I read one of his interviews where he says that almost nothing is fiction in this book. Lame. He talks about Castro's childhood, although he wasn't even born then. He talks about Castro's adolescence, although he was living hundreds of kilometers from there. Fuentes only met Castro after the Revolution and his level of intimacy was very low, access pretty limited. Still, he appears to narrate "first hand" Castro's first masturbation, his "first murder", how he felt about each woman he met, his sexual preferences, his personal views (extremely ironic and without any single exception mean) on just about everyone he met in his life etc.
Catrso appears to call Indians idiots, he exploits young female servants, he assasinates people from a very early age and all that matters to him is that his shirt got stained, he enjoys killing in person, he uses vulgar vocabulary even for hiw own mother, considers his people Untermenschen, would love to nuke the world... Good thing he didn't rape little boys, beat old women and eat children in this book.
Reading Fuentes' interviews, I was tricked into believeing this would be a balanced biography. That it would be what its backcover promises: no eulogy, no demonization. Unfortunately, it's just another book destined to sell in Miami, written for hardline Cuban-Americans who are happy to believe anything about Cuba, as long as it proves that Fidel Castro is the devil himself.
The one good thing is Fuentes' style. He has a highly mean, egomaniac, ironic narration that captivates the reader. Unfortunately one realizes pretty early that it's all fiction, so the interest goes away, although the pace is good and the time presentation of events very interesting. Still, anyone who has ever followed Castro speaking will realise that even the style of narrating has nothing to do with Fidel's: Fuentes' sentences are too long (as long as one page), his irony too black and un-English (unlike Castro's) and he misses all those entertaining back-forwards Castro makes in his speeches. Fuentes' style is better in my opinion, but it's clear it's not Fidel speaking...not even near.

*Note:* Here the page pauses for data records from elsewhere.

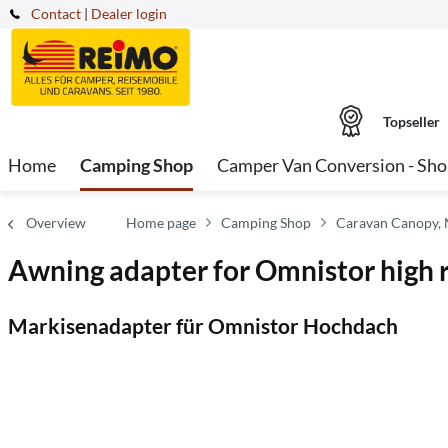
Contact
|
Dealer login
Topseller
Home
Camping Shop
Camper Van Conversion - Sh
Overview
Home page
Camping Shop
Caravan Canopy,
Awning adapter for Omnistor high 
Markisenadapter für Omnistor Hochdach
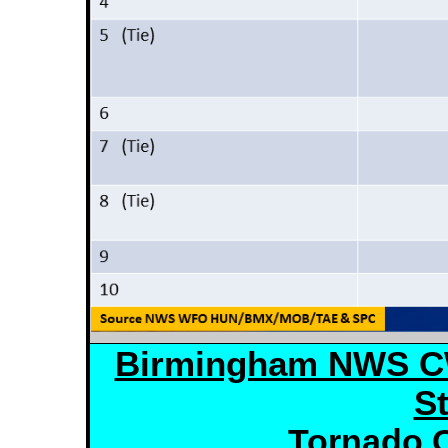
Birmingham NWS C
St
Tornado C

As someone who's been living in Cuba for quite some time, I found the book rather disappointing. I suggest readers prefer Ramonet's book which is an AUTObiography (as Castro speaks for himself). It's a eulogy (Ramonet just lets Castro get away with so many things, too much respect there), but at least it gives an idea of how Castro thinks. Fuentes' book only gives an idea of how anti-Castro Miamians think he's thinking.